Velocity goals Expressed as concurrently running jobs. For example: maintain 10 running jobs
between 9:00 a.m. and 5:00 p.m. Velocity goals are well suited for short jobs (run
time less than one hour). Such jobs leave the system quickly, and configuring a
velocity goal ensures a steady flow of jobs through the system.
Throughput goals Expressed as number of finished jobs per hour. For example: finish 15 jobs per hour
between the hours of 6:00 p.m. and 7:00 a.m. Throughput goals are suitable for
medium to long running jobs. These jobs stay longer in the system, so you typically
want to control their rate of completion rather than their flow.
Combining
different types of
goals
You might want to set velocity goals to maximize quick work during the day, and
set deadline and throughput goals to manage longer running work on nights and
over weekends.
How service classes perform goal-oriented scheduling
Goal-oriented scheduling makes use of other, lower level LSF policies like queues
and host partitions to satisfy the service-level goal that the service class expresses.

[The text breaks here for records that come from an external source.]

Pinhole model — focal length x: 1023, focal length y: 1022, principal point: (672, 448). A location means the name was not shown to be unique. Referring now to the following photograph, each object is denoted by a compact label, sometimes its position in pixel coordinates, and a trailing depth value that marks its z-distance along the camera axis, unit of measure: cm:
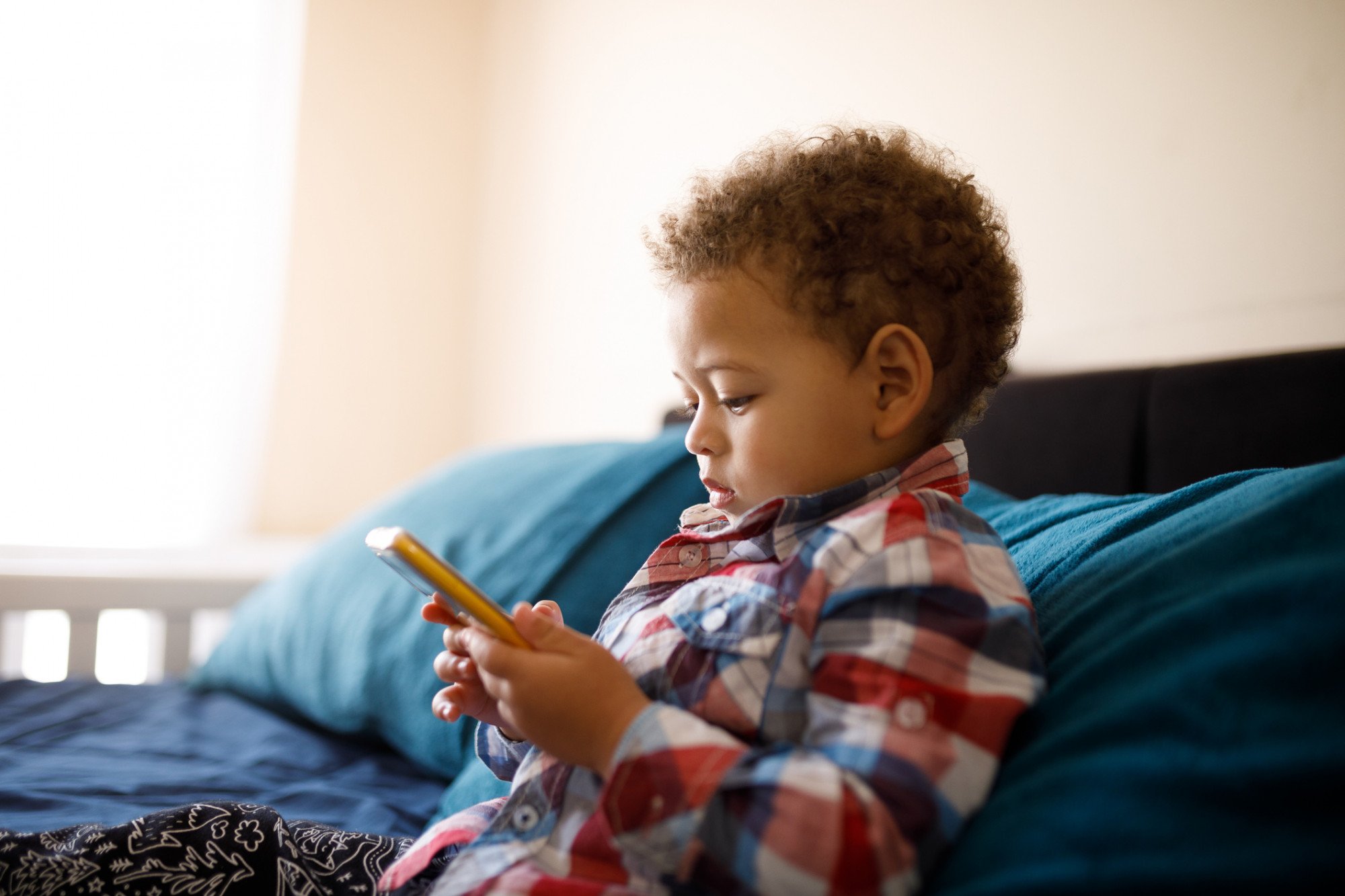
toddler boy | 49
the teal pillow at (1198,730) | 44
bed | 46
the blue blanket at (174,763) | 96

The decisions of a service class are considered first before any queue or host
partition decisions. Limits are still enforced with respect to lower level scheduling
objects like queues, hosts, and users.
Optimum number
of running jobs
As jobs are submitted, LSF determines the optimum number of job slots (or
concurrently running jobs) needed for the service class to meet its service-level
goals. LSF schedules a number of jobs at least equal to the optimum number of slots
calculated for the service class.
LSF attempts to meet SLA goals in the most efficient way, using the optimum
number of job slots so that other service classes or other types of work in the cluster
can still progress. For example, in a service class that defines a deadline goal, LSF
spreads out the work over the entire time window for the goal, which avoids
blocking other work by not allocating as many slots as possible at the beginning to
finish earlier than the deadline.